Reproduce every line of the data below word for word, in the same order.

◆ ◆ ◆ ◆

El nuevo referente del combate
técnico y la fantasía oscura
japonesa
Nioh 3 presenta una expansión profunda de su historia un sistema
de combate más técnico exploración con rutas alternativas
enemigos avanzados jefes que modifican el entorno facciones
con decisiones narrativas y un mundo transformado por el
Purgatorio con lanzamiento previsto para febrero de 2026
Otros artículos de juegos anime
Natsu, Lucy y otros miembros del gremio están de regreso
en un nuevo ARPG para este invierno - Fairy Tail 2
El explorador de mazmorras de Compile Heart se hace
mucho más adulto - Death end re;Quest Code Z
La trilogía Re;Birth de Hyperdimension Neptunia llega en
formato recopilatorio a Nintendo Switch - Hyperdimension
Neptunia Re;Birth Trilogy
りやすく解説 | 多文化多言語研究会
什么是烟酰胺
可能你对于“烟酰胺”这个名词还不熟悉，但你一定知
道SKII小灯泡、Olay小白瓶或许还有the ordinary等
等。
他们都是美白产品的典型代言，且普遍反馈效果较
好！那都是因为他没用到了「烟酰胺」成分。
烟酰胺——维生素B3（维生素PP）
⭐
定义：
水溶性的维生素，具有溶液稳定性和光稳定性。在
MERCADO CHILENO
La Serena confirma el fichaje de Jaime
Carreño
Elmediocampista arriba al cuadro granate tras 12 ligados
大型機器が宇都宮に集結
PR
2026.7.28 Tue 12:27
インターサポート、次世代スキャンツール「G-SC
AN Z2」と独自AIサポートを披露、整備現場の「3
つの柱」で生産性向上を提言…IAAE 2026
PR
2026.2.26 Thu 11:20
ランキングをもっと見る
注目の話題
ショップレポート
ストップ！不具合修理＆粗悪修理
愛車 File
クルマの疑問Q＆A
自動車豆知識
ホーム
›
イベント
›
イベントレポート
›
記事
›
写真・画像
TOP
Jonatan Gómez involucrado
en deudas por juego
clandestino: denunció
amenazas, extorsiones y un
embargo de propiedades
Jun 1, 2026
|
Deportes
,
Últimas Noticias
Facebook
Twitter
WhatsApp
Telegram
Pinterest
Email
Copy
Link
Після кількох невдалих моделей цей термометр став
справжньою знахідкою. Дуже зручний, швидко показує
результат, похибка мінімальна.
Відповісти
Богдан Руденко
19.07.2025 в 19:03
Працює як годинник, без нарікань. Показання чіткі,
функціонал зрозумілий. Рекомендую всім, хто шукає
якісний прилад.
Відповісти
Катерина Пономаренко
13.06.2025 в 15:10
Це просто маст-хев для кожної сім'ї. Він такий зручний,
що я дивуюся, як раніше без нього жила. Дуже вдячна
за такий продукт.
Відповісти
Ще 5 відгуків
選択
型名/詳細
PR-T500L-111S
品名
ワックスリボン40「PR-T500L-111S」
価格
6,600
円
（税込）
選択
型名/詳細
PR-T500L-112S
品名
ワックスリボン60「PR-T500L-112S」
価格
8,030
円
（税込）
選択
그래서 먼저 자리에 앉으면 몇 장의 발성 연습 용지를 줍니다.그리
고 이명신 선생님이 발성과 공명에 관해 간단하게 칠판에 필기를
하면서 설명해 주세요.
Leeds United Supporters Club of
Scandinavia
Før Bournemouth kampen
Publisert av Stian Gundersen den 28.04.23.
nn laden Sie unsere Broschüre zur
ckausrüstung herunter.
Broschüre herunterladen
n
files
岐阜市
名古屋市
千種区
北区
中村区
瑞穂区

◆ ◆ ◆ ◆

Exercise result:
El nuevo referente del combate
técnico y la fantasía oscura
japonesa
Nioh 3 presenta una expansión profunda de su historia un sistema
de combate más técnico exploración con rutas alternativas
enemigos avanzados jefes que modifican el entorno facciones
con decisiones narrativas y un mundo transformado por el
Purgatorio con lanzamiento previsto para febrero de 2026
Otros artículos de juegos anime
Natsu, Lucy y otros miembros del gremio están de regreso
en un nuevo ARPG para este invierno - Fairy Tail 2
El explorador de mazmorras de Compile Heart se hace
mucho más adulto - Death end re;Quest Code Z
La trilogía Re;Birth de Hyperdimension Neptunia llega en
formato recopilatorio a Nintendo Switch - Hyperdimension
Neptunia Re;Birth Trilogy
りやすく解説 | 多文化多言語研究会
什么是烟酰胺
可能你对于“烟酰胺”这个名词还不熟悉，但你一定知
道SKII小灯泡、Olay小白瓶或许还有the ordinary等
等。
他们都是美白产品的典型代言，且普遍反馈效果较
好！那都是因为他没用到了「烟酰胺」成分。
烟酰胺——维生素B3（维生素PP）
⭐
定义：
水溶性的维生素，具有溶液稳定性和光稳定性。在
MERCADO CHILENO
La Serena confirma el fichaje de Jaime
Carreño
Elmediocampista arriba al cuadro granate tras 12 ligados
大型機器が宇都宮に集結
PR
2026.7.28 Tue 12:27
インターサポート、次世代スキャンツール「G-SC
AN Z2」と独自AIサポートを披露、整備現場の「3
つの柱」で生産性向上を提言…IAAE 2026
PR
2026.2.26 Thu 11:20
ランキングをもっと見る
注目の話題
ショップレポート
ストップ！不具合修理＆粗悪修理
愛車 File
クルマの疑問Q＆A
自動車豆知識
ホーム
›
イベント
›
イベントレポート
›
記事
›
写真・画像
TOP
Jonatan Gómez involucrado
en deudas por juego
clandestino: denunció
amenazas, extorsiones y un
embargo de propiedades
Jun 1, 2026
|
Deportes
,
Últimas Noticias
Facebook
Twitter
WhatsApp
Telegram
Pinterest
Email
Copy
Link
Після кількох невдалих моделей цей термометр став
справжньою знахідкою. Дуже зручний, швидко показує
результат, похибка мінімальна.
Відповісти
Богдан Руденко
19.07.2025 в 19:03
Працює як годинник, без нарікань. Показання чіткі,
функціонал зрозумілий. Рекомендую всім, хто шукає
якісний прилад.
Відповісти
Катерина Пономаренко
13.06.2025 в 15:10
Це просто маст-хев для кожної сім'ї. Він такий зручний,
що я дивуюся, як раніше без нього жила. Дуже вдячна
за такий продукт.
Відповісти
Ще 5 відгуків
選択
型名/詳細
PR-T500L-111S
品名
ワックスリボン40「PR-T500L-111S」
価格
6,600
円
（税込）
選択
型名/詳細
PR-T500L-112S
品名
ワックスリボン60「PR-T500L-112S」
価格
8,030
円
（税込）
選択
그래서 먼저 자리에 앉으면 몇 장의 발성 연습 용지를 줍니다.그리
고 이명신 선생님이 발성과 공명에 관해 간단하게 칠판에 필기를
하면서 설명해 주세요.
Leeds United Supporters Club of
Scandinavia
Før Bournemouth kampen
Publisert av Stian Gundersen den 28.04.23.
nn laden Sie unsere Broschüre zur
ckausrüstung herunter.
Broschüre herunterladen
n
files
岐阜市
名古屋市
千種区
北区
中村区
瑞穂区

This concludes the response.